IROS 2024
If a picture paints a thousand words, sound may voice a million. While recent robotic painting and image synthesis methods have achieved progress in generating visuals from text inputs, the translation of sound into images is vastly unexplored. Generally, sound-based interfaces and sonic interactions have the potential to expand accessibility and control for the user and provide a means to convey complex emotions and the dynamic aspects of the real world. In this paper, we propose an approach for using sound and speech to guide a robotic painting process, known here as robot synesthesia. For general sound, we encode the simulated paintings and input sounds into the same latent space. For speech, we decouple speech into its transcribed text and the tone of the speech. Whereas we use the text to control the content, we estimate the emotions from the tone to guide the mood of the painting. Our approach has been fully integrated with FRIDA, a robotic painting framework, adding sound and speech to FRIDA's existing input modalities, such as text and style. In two surveys, participants were able to correctly guess the emotion or natural sound used to generate a given painting more than twice as likely as random chance. On our sound-guided image manipulation and music-guided paintings, we discuss the results qualitatively.

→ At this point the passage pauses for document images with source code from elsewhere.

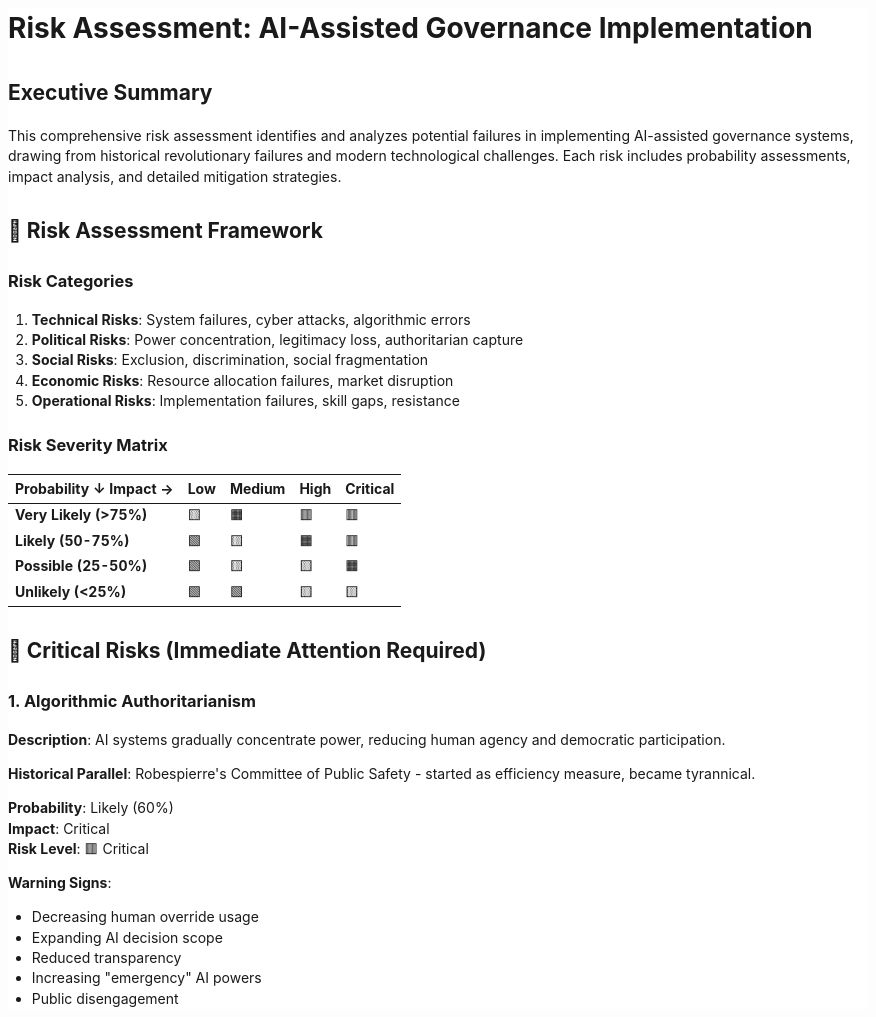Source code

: # Risk Assessment: AI-Assisted Governance Implementation

## Executive Summary

This comprehensive risk assessment identifies and analyzes potential failures in implementing AI-assisted governance systems, drawing from historical revolutionary failures and modern technological challenges. Each risk includes probability assessments, impact analysis, and detailed mitigation strategies.

## 🎯 Risk Assessment Framework

### Risk Categories

1. **Technical Risks**: System failures, cyber attacks, algorithmic errors
2. **Political Risks**: Power concentration, legitimacy loss, authoritarian capture
3. **Social Risks**: Exclusion, discrimination, social fragmentation
4. **Economic Risks**: Resource allocation failures, market disruption
5. **Operational Risks**: Implementation failures, skill gaps, resistance

### Risk Severity Matrix

| Probability ↓ Impact → | Low | Medium | High | Critical |
|------------------------|-----|---------|------|----------|
| **Very Likely (>75%)** | 🟨 | 🟧 | 🟥 | 🟥 |
| **Likely (50-75%)** | 🟩 | 🟨 | 🟧 | 🟥 |
| **Possible (25-50%)** | 🟩 | 🟨 | 🟨 | 🟧 |
| **Unlikely (<25%)** | 🟩 | 🟩 | 🟨 | 🟨 |

## 🔴 Critical Risks (Immediate Attention Required)

### 1. Algorithmic Authoritarianism

**Description**: AI systems gradually concentrate power, reducing human agency and democratic participation.

**Historical Parallel**: Robespierre's Committee of Public Safety - started as efficiency measure, became tyrannical.

**Probability**: Likely (60%)  
**Impact**: Critical  
**Risk Level**: 🟥 Critical

**Warning Signs**:
- Decreasing human override usage
- Expanding AI decision scope
- Reduced transparency
- Increasing "emergency" AI powers
- Public disengagement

Robot Synesthesia Overview: A human user’s artistic intentions are specified via any combination of natural sounds, or speech, or existing modalities like sketch, style and text. Brush-stroke actions are rendered into a simulated painting, then features are extracted and compared to the input features to form loss functions. The loss is backpropagtated and gradient descent updates the actions to decrease the loss. After optimization, the brush stroke actions are executed by a robotic arm
Methodology: Our methodology involves encoding the input sounds and speech into a shared latent space with the simulated paintings. For general sounds, we extract features from the audio signals and align them with visual features. For speech, we decouple the content and emotional tone, using the text for content guidance and the tone for emotional modulation. The brush stroke actions are optimized using gradient descent to match the intended artistic expression derived from the sound inputs.

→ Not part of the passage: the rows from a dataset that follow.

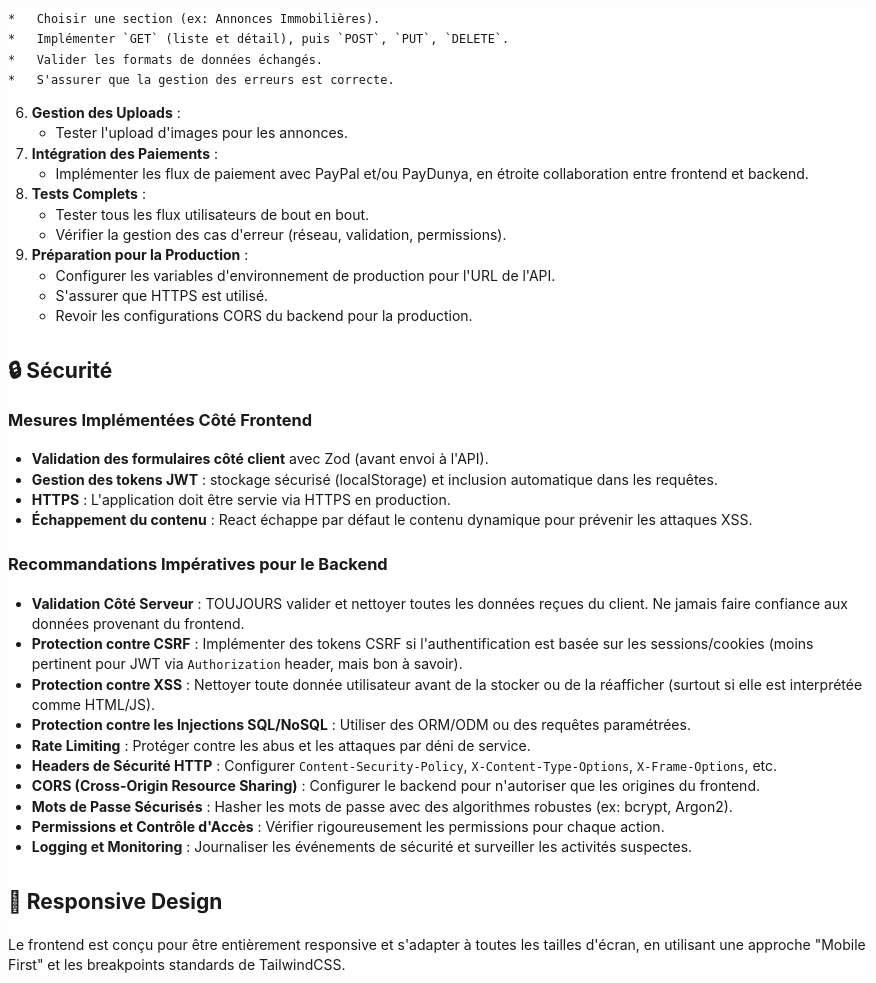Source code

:     *   Choisir une section (ex: Annonces Immobilières).
    *   Implémenter `GET` (liste et détail), puis `POST`, `PUT`, `DELETE`.
    *   Valider les formats de données échangés.
    *   S'assurer que la gestion des erreurs est correcte.
6.  **Gestion des Uploads** :
    *   Tester l'upload d'images pour les annonces.
7.  **Intégration des Paiements** :
    *   Implémenter les flux de paiement avec PayPal et/ou PayDunya, en étroite collaboration entre frontend et backend.
8.  **Tests Complets** :
    *   Tester tous les flux utilisateurs de bout en bout.
    *   Vérifier la gestion des cas d'erreur (réseau, validation, permissions).
9.  **Préparation pour la Production** :
    *   Configurer les variables d'environnement de production pour l'URL de l'API.
    *   S'assurer que HTTPS est utilisé.
    *   Revoir les configurations CORS du backend pour la production.

## 🔒 Sécurité

### Mesures Implémentées Côté Frontend
- **Validation des formulaires côté client** avec Zod (avant envoi à l'API).
- **Gestion des tokens JWT** : stockage sécurisé (localStorage) et inclusion automatique dans les requêtes.
- **HTTPS** : L'application doit être servie via HTTPS en production.
- **Échappement du contenu** : React échappe par défaut le contenu dynamique pour prévenir les attaques XSS.

### Recommandations Impératives pour le Backend
- **Validation Côté Serveur** : TOUJOURS valider et nettoyer toutes les données reçues du client. Ne jamais faire confiance aux données provenant du frontend.
- **Protection contre CSRF** : Implémenter des tokens CSRF si l'authentification est basée sur les sessions/cookies (moins pertinent pour JWT via `Authorization` header, mais bon à savoir).
- **Protection contre XSS** : Nettoyer toute donnée utilisateur avant de la stocker ou de la réafficher (surtout si elle est interprétée comme HTML/JS).
- **Protection contre les Injections SQL/NoSQL** : Utiliser des ORM/ODM ou des requêtes paramétrées.
- **Rate Limiting** : Protéger contre les abus et les attaques par déni de service.
- **Headers de Sécurité HTTP** : Configurer `Content-Security-Policy`, `X-Content-Type-Options`, `X-Frame-Options`, etc.
- **CORS (Cross-Origin Resource Sharing)** : Configurer le backend pour n'autoriser que les origines du frontend.
- **Mots de Passe Sécurisés** : Hasher les mots de passe avec des algorithmes robustes (ex: bcrypt, Argon2).
- **Permissions et Contrôle d'Accès** : Vérifier rigoureusement les permissions pour chaque action.
- **Logging et Monitoring** : Journaliser les événements de sécurité et surveiller les activités suspectes.

## 📱 Responsive Design

Le frontend est conçu pour être entièrement responsive et s'adapter à toutes les tailles d'écran, en utilisant une approche "Mobile First" et les breakpoints standards de TailwindCSS.
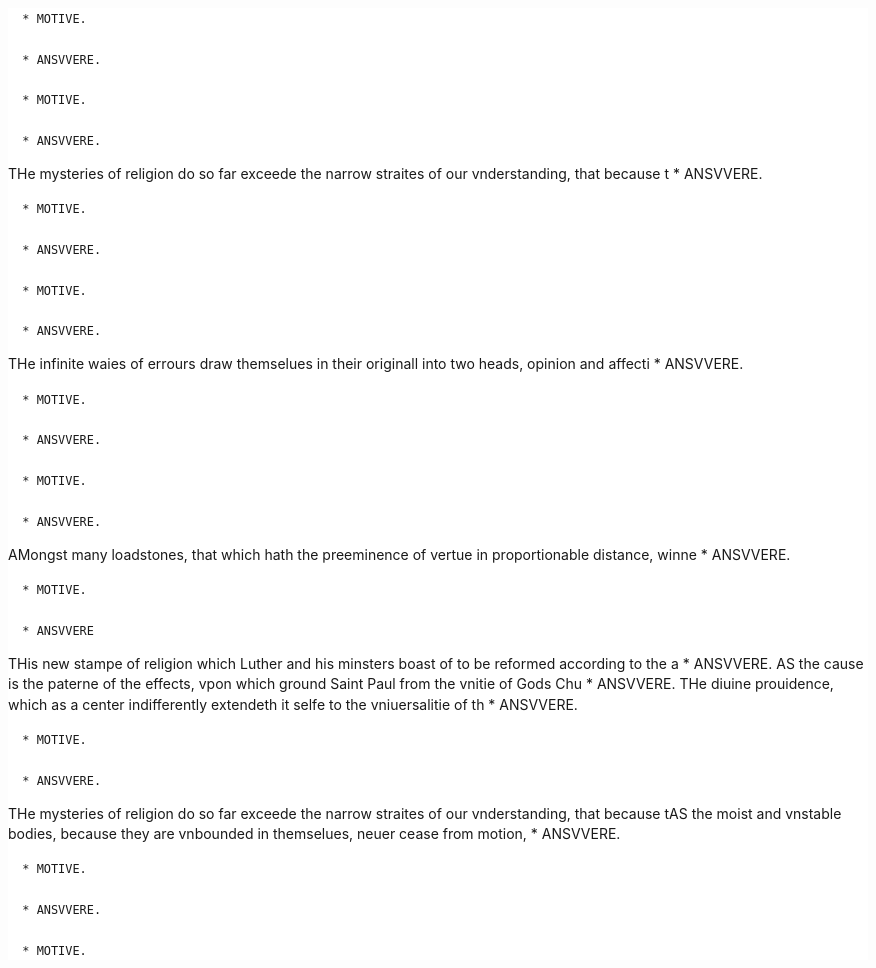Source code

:       * MOTIVE.

      * ANSVVERE.

      * MOTIVE.

      * ANSVVERE.
THe mysteries of religion do so far exceede the narrow straites of our vnderstanding, that because t
      * ANSVVERE.

      * MOTIVE.

      * ANSVVERE.

      * MOTIVE.

      * ANSVVERE.
THe infinite waies of errours draw themselues in their originall into two heads, opinion and affecti
      * ANSVVERE.

      * MOTIVE.

      * ANSVVERE.

      * MOTIVE.

      * ANSVVERE.
AMongst many loadstones, that which hath the preeminence of vertue in proportionable distance, winne
      * ANSVVERE.

      * MOTIVE.

      * ANSVVERE
THis new stampe of religion which Luther and his minsters boast of to be reformed according to the a
      * ANSVVERE.
AS the cause is the paterne of the effects, vpon which ground Saint Paul from the vnitie of Gods Chu
      * ANSVVERE.
THe diuine prouidence, which as a center indifferently extendeth it selfe to the vniuersalitie of th
      * ANSVVERE.

      * MOTIVE.

      * ANSVVERE.
THe mysteries of religion do so far exceede the narrow straites of our vnderstanding, that because tAS the moist and vnstable bodies, because they are vnbounded in themselues, neuer cease from motion,
      * ANSVVERE.

      * MOTIVE.

      * ANSVVERE.

      * MOTIVE.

Implementation: Our implementation integrates with the FRIDA framework, which allows for real-time robotic painting. The system takes audio inputs, processes them through our custom models to generate feature embeddings, and then translates these features into brush stroke actions. We use state-of-the-art techniques for feature extraction and emotion recognition to ensure that the generated paintings accurately reflect the input sounds and emotions. FRIDA’s base model introduces 4 other loss functions,li, that connect the paintings to modalities text, images, sketches, and styles.

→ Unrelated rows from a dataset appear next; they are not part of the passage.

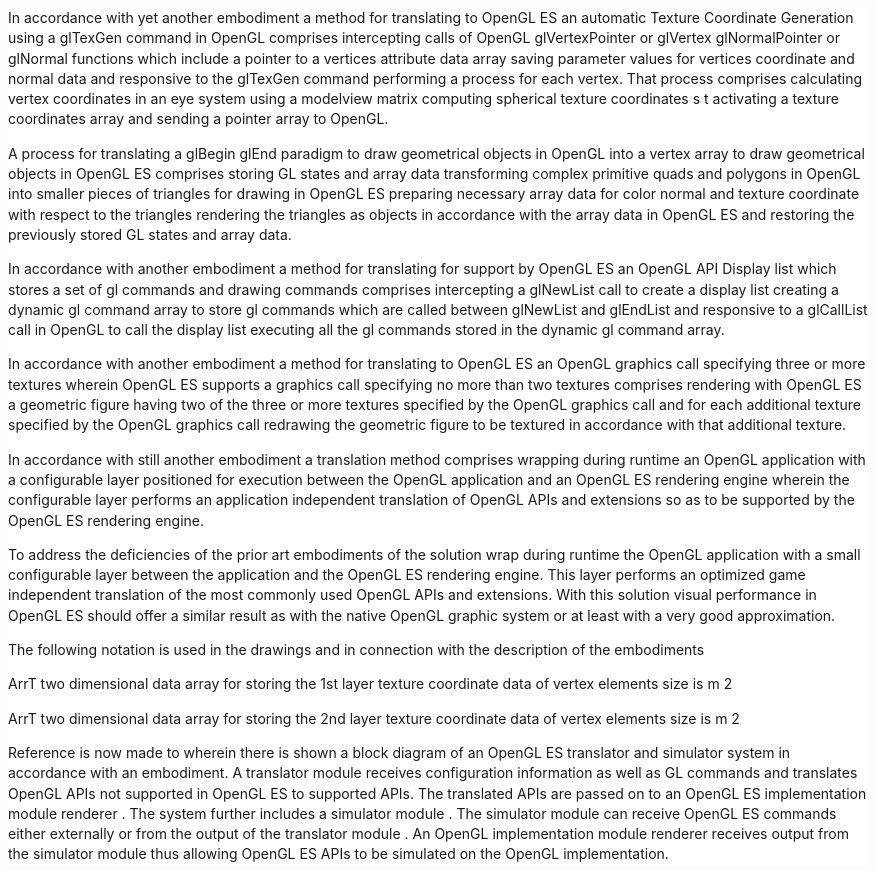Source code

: In accordance with yet another embodiment a method for translating to OpenGL ES an automatic Texture Coordinate Generation using a glTexGen command in OpenGL comprises intercepting calls of OpenGL glVertexPointer or glVertex glNormalPointer or glNormal functions which include a pointer to a vertices attribute data array saving parameter values for vertices coordinate and normal data and responsive to the glTexGen command performing a process for each vertex. That process comprises calculating vertex coordinates in an eye system using a modelview matrix computing spherical texture coordinates s t activating a texture coordinates array and sending a pointer array to OpenGL.

A process for translating a glBegin glEnd paradigm to draw geometrical objects in OpenGL into a vertex array to draw geometrical objects in OpenGL ES comprises storing GL states and array data transforming complex primitive quads and polygons in OpenGL into smaller pieces of triangles for drawing in OpenGL ES preparing necessary array data for color normal and texture coordinate with respect to the triangles rendering the triangles as objects in accordance with the array data in OpenGL ES and restoring the previously stored GL states and array data.

In accordance with another embodiment a method for translating for support by OpenGL ES an OpenGL API Display list which stores a set of gl commands and drawing commands comprises intercepting a glNewList call to create a display list creating a dynamic gl command array to store gl commands which are called between glNewList and glEndList and responsive to a glCallList call in OpenGL to call the display list executing all the gl commands stored in the dynamic gl command array.

In accordance with another embodiment a method for translating to OpenGL ES an OpenGL graphics call specifying three or more textures wherein OpenGL ES supports a graphics call specifying no more than two textures comprises rendering with OpenGL ES a geometric figure having two of the three or more textures specified by the OpenGL graphics call and for each additional texture specified by the OpenGL graphics call redrawing the geometric figure to be textured in accordance with that additional texture.

In accordance with still another embodiment a translation method comprises wrapping during runtime an OpenGL application with a configurable layer positioned for execution between the OpenGL application and an OpenGL ES rendering engine wherein the configurable layer performs an application independent translation of OpenGL APIs and extensions so as to be supported by the OpenGL ES rendering engine.

To address the deficiencies of the prior art embodiments of the solution wrap during runtime the OpenGL application with a small configurable layer between the application and the OpenGL ES rendering engine. This layer performs an optimized game independent translation of the most commonly used OpenGL APIs and extensions. With this solution visual performance in OpenGL ES should offer a similar result as with the native OpenGL graphic system or at least with a very good approximation.

The following notation is used in the drawings and in connection with the description of the embodiments 

ArrT two dimensional data array for storing the 1st layer texture coordinate data of vertex elements size is m 2 

ArrT two dimensional data array for storing the 2nd layer texture coordinate data of vertex elements size is m 2 

Reference is now made to wherein there is shown a block diagram of an OpenGL ES translator and simulator system in accordance with an embodiment. A translator module receives configuration information as well as GL commands and translates OpenGL APIs not supported in OpenGL ES to supported APIs. The translated APIs are passed on to an OpenGL ES implementation module renderer . The system further includes a simulator module . The simulator module can receive OpenGL ES commands either externally or from the output of the translator module . An OpenGL implementation module renderer receives output from the simulator module thus allowing OpenGL ES APIs to be simulated on the OpenGL implementation.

Our study demonstrates that natural sounds and emotional contexts can be effectively used to generate paintings that align with the semantic and emotional aspects of the input. Using simulated paintings for evaluation, we verified that our system, S-FRIDA, produces paintings closely resembling real-world outputs thanks to the Real2Sim2Real technique. For natural sound guidance, participants were able to match paintings with their corresponding audio input 43.3% of the time, significantly better than the 16.7% expected by random chance. This result reflects the system's ability to capture the essence of various natural sounds, though some sounds like thunder, thunderstorm, and rain were frequently confused. In terms of emotion guidance, our approach, using the ArtEmis dataset, allowed users to correctly identify the emotion behind generated paintings 26.5% of the time, compared to the 12.5% expected by chance. Notably, the emotion "Awe" was identified correctly 60% of the time, while "Amusement" was often mistaken for "Excitement." These results underscore the system's effectiveness in translating both auditory and emotional cues into meaningful visual representations.
Conclusion: Our approach, Robot Synesthesia, adds sound inputs to the FRIDA robotic painting platform. When compared to existing sound-guided image synthesis approaches, ours is more general as it does not rely on constrained pre-trained image generators, e.g., Style-GAN. In addition, we treat natural sounds and speech separately to unlock the important content and emotion held in spoken language. While many existing works focus on robots following commands, Robot Synesthesia is a rare attempt at a robotic system which can hear a human user, understand their emotions, and assist them to express their ideas in visual art. By supporting audio-based interaction, our work contributes to making a robotic painting system accessible to broader user groups.